Zhang Qiujian Suanjing (張邱建算經; The Mathematical Classic of Zhang Qiujian) is the only known work of the fifth century Chinese mathematician, Zhang Qiujian. It is one of ten mathematical books known collectively as Suanjing shishu (The Ten Computational Canons). In 656 CE, when mathematics was included in the imperial examinations, these ten outstanding works were selected as textbooks. Jiuzhang suanshu (The Nine Chapters on the Mathematical Art) and Sunzi Suanjing (The Mathematical Classic of Sunzi) are two of these texts that precede Zhang Qiujian suanjing. All three works share a large number of common topics. In Zhang Qiujian suanjing one can find the continuation of the development of mathematics from the earlier two classics. Internal evidences suggest that book was compiled sometime between 466 and 485 CE.

"Zhang Qiujian suanjing has an important place in the world history of mathematics: it is one of those rare books before AD 500 that manifests the upward development of mathematics fundamentally due to the notations of the numeral system and the common fraction. The numeral system has a place value notation with ten as base, and the concise notation of the common fraction is the one we still use today."

Almost nothing is known about the author Zhang Qiujian, sometimes written as Chang Ch'iu-Chin or Chang Ch'iu-chien. It is estimated that he lived from 430 to 490 CE, but there is no consensus.

==Contents==

In its surviving form, the book has a preface and three chapters. There are two missing bits, one at the end of Chapter 1 and one at the beginning of Chapter 3. Chapter 1 consists of 32 problems, Chapter 2 of 22 problems and Chapter 3 of 38 problems. In the preface, the author has set forth his objectives in writing the book clearly. There are three objectives: The first is to explain how to handle arithmetical operations involving fractions; the second objective is to put forth new improved methods for solving old problems; and, the third objective is to present computational methods in a precise and comprehensible form.

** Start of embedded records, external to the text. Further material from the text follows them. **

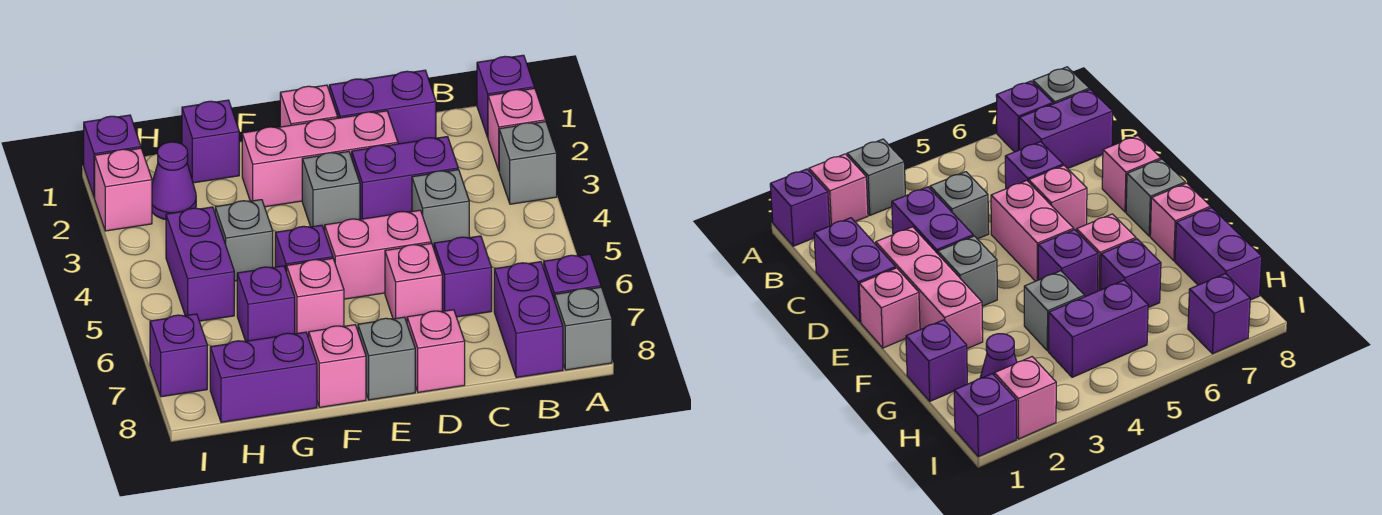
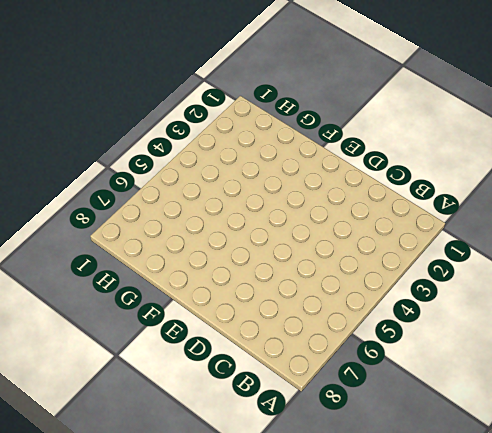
none -> purple 1x1 brick [477,55,534,137]
none -> pink 1x1 brick [488,88,546,170]
none -> grey 1x1 brick [499,122,557,204]

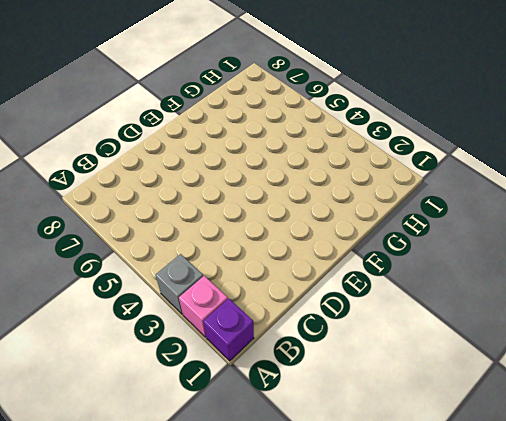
none -> purple 1x1 brick [544,254,601,301]
none -> grey 1x1 brick [555,287,612,370]
none -> purple 1x2 brick [494,262,563,378]

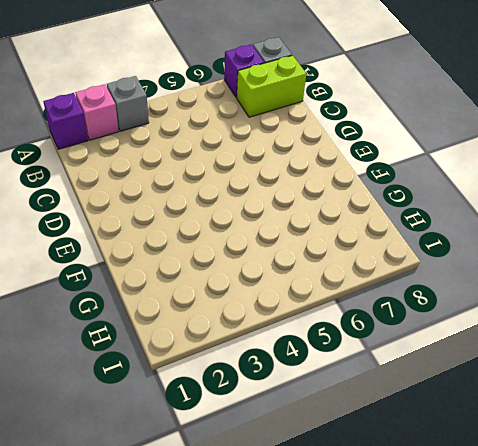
lime 1x2 brick [237,55,306,117] -> purple 1x2 brick [494,262,563,378]
none -> purple 1x2 brick [329,70,436,144]
none -> purple 1x2 brick [352,137,458,219]
none -> grey 1x1 brick [412,170,469,248]

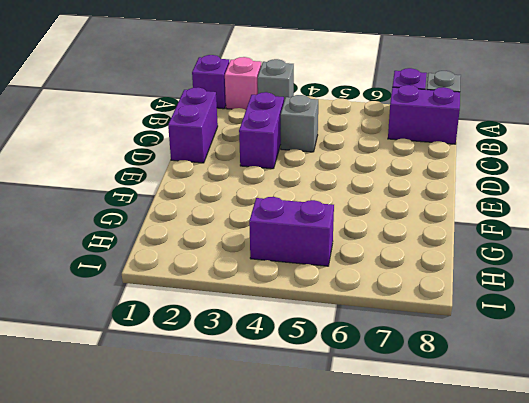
none -> purple 1x1 brick [434,236,492,317]
none -> pink 1x3 brick [242,111,398,207]
none -> pink 1x2 brick [325,210,431,299]

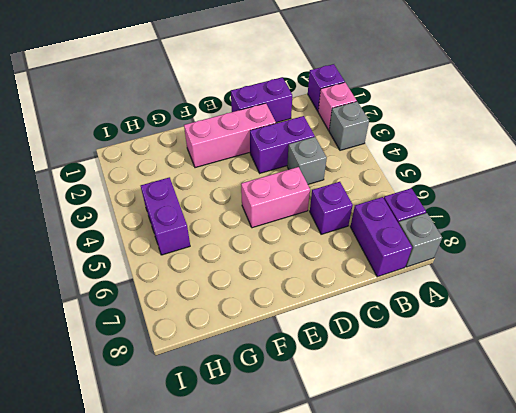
none -> pink 1x1 brick [385,243,442,322]
none -> pink 1x1 brick [407,310,465,392]
none -> pink 1x1 brick [280,85,338,127]

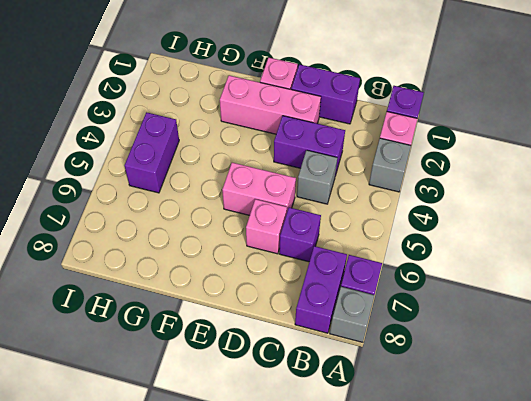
none -> pink 1x1 brick [407,310,465,392]
none -> grey 1x1 brick [302,152,360,231]
none -> grey 1x1 brick [358,317,415,400]

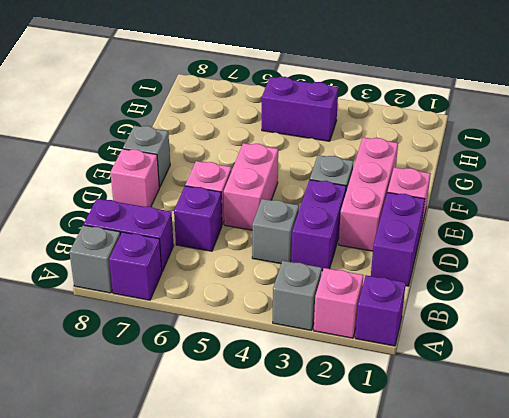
none -> purple 1x1 brick [275,225,333,272]
none -> pink 1x1 brick [287,258,344,338]
none -> pink 1x1 brick [309,325,366,407]

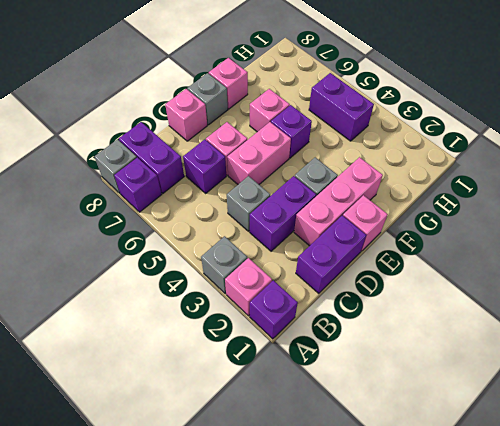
none -> purple 1x1 brick [182,100,239,183]
none -> grey 1x1 brick [215,200,273,281]
none -> purple 1x1 brick [237,266,295,341]

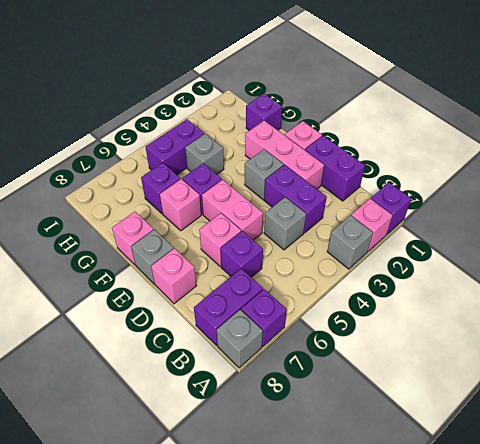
none -> purple 1x2 brick [210,332,317,422]
none -> purple 1x1 cone [152,142,196,220]
none -> purple 1x1 brick [84,115,141,198]

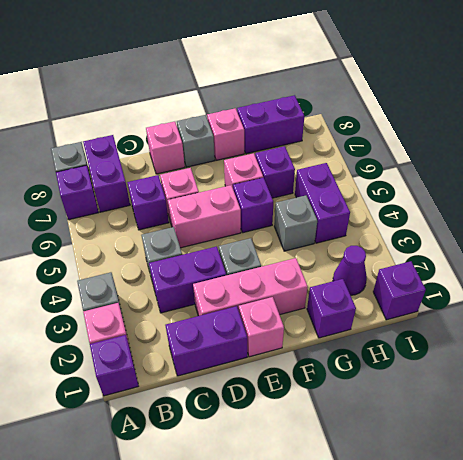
none -> pink 1x1 brick [95,148,152,231]
none -> purple 1x1 brick [150,314,207,397]

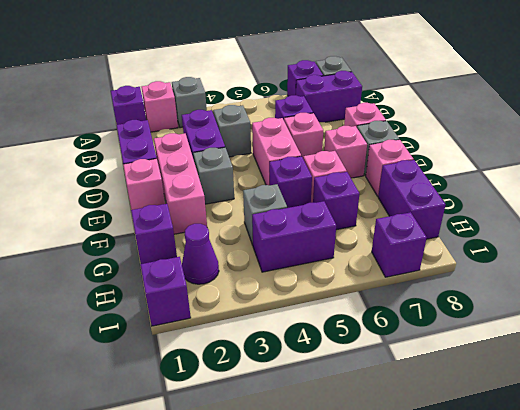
pink 1x1 brick [324,126,367,178] -> pink 1x1 brick moved to [95,148,152,231]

Here is a typical problem of Chapter 1: "Divide 6587 2/3 and 3/4 by 58 ı/2. How much is it?" The answer is given as 112 437/702 with a detailed description of the process by which the answer is obtained. This description makes use of the Chinese rod numerals. The chapter considers several real world problems where computations with fractions appear naturally.

In Chapter 2, among others, there are a few problem requiring application of the rule of three. Here is a typical problem: "Now there was a person who stole a horse and rode off with it. After he has traveled 73 li, the owner realized [the theft] and gave chase for 145 li when [the thief] was 23 li ahead before turning back. If he had not turned back but continued to chase, find the distance in li before he reached [the thief]." Answer is given as 238 3/14 li.

In Chapter 3, there are several problems connected with volumes of solids which are granaries. Here is an example: "Now there is a pit [in the shape of the frustum of a pyramid] with a rectangular base. The width of the upper [rectangle] is 4 chi and the width of the lower [rectangle] is 7 chi. The length of the upper [rectangle] is 5 chi and the length of the lower [rectangle] is 8 chi. The depth is 1 zhang. Find the amount of millet that it can hold." However, the answer is given in a different set of units. The 37th problem is the "Washing Bowls Problem": "Now there was a woman washing cups by the river. An officer asked, "Why are there so many cups?" The woman replied, "There were guests in the house, but I do not know how many there were. However, every 2 persons had [a cup of] thick sauce, every 3 persons had [a cup of] soup and every 4 persons had [a cup of] rice; 65 cups were used altogether." Find the number of persons." The answer is given as 60 persons.

The last problem in the book is the famous Hundred Fowls Problem which is often considered as one of the earliest examples involving equations with indeterminate solutions. "Now one cock is worth 5 qian, one hen 3 qian and 3 chicks 1 qian. It is required to buy 100 fowls with 100 qian. In each case, find the number of cocks, hens and chicks bought."

==English translation==

In 1969, Ang Tian Se, a student of University of Malaya, prepared an English translation of Zhang Qiujian Suanjing as part of the MA Dissertation. But the translation has not been published.